◆ **EXCERPT**
•••••

Where appropriate, information will be provided about transactions and agreements with related companies and natural persons. In the consolidated accounts, intra-Group transactions fall outside this reporting requirement.

The Company presents certain financial measures in the Annual Report that are not defined in accordance with IFRS. The Company believes that these measures provide valuable supplementary information to investors and the Company’s management as they enable the evaluation of trends and the Company’s performance. Since not all companies calculate financial measures in the same way, these are not always comparable with measures used by other companies. These financial measures should therefore not be seen as compensation for measures that are defined in accordance with IFRS. For definitions of the key financial indicators used by Addtech, see pages 110-111.

Government grants refers to support from the government in the form of transfers of resources to a company in exchange for that company fulfilling (in the past or future) certain conditions regarding its operations.

The Group is active in areas where government grants are insignificant in scope.

The Swedish Annual Accounts Act requires more information than IFRS, including information about the gender distribution of the Board of Directors and Group management. Data on gender distribution refer to the situation as per the balance sheet date. “Board members” are members of the boards of directors of the Parent Company and Group companies who have been elected by General Meeting. In this context, “Senior executives” refers to members of Group Management and the Managing Directors and Deputy Managing Directors of Group companies.

The Parent Company applies the same accounting policies as the Group, except where the Swedish Annual Accounts Act and the Swedish Act on Safeguarding Pension Obligations prescribe different procedures, or if the connection to taxation necessitates different accounting.

•••••

◆ **DATASET RECORDS**
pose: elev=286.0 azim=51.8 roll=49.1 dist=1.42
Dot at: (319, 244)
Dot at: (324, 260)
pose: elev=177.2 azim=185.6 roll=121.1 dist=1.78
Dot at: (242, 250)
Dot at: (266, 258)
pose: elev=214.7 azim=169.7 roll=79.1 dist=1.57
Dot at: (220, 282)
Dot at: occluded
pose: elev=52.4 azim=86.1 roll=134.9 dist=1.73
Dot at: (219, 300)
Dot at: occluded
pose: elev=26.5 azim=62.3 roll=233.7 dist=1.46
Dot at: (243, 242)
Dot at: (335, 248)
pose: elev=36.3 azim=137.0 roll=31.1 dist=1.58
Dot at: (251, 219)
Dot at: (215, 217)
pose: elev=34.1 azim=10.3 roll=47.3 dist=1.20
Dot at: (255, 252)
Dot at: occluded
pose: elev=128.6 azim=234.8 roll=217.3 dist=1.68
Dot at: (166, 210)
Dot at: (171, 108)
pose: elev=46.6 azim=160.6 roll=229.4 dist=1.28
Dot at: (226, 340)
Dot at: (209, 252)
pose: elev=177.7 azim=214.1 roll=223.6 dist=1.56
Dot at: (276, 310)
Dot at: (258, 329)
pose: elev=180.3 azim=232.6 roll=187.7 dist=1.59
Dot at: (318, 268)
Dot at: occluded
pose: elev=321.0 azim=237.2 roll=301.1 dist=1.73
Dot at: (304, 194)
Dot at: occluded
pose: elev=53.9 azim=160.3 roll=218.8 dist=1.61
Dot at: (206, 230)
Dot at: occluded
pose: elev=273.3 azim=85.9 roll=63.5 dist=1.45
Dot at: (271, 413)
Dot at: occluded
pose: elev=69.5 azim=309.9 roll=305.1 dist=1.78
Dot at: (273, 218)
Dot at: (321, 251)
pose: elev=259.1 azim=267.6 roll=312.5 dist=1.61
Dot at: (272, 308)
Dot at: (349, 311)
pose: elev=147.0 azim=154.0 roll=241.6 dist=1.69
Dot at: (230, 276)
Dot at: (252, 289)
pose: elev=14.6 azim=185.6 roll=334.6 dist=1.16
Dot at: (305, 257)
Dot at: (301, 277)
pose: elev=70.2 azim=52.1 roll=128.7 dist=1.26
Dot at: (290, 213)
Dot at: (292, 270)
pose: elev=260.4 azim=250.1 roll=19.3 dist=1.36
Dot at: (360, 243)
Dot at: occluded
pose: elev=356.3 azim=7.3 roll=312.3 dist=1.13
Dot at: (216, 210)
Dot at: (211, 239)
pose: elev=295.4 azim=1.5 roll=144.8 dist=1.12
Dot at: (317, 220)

•••••

◆ **THINGS TO DO**
1 - Which pages of the Annual Report define the key financial indicators Addtech uses, according to the accounting excerpt?
2 - Transcribe the accounting excerpt, starting at "The Company presents" and ending at "regarding its operations.".
The records have no connection to the accounting excerpt.

◆ **ANSWERS FOR THE TASKS**
1 - Pages 110-111.

2 -
The Company presents certain financial measures in the Annual Report that are not defined in accordance with IFRS. The Company believes that these measures provide valuable supplementary information to investors and the Company’s management as they enable the evaluation of trends and the Company’s performance. Since not all companies calculate financial measures in the same way, these are not always comparable with measures used by other companies. These financial measures should therefore not be seen as compensation for measures that are defined in accordance with IFRS. For definitions of the key financial indicators used by Addtech, see pages 110-111.

Government grants refers to support from the government in the form of transfers of resources to a company in exchange for that company fulfilling (in the past or future) certain conditions regarding its operations.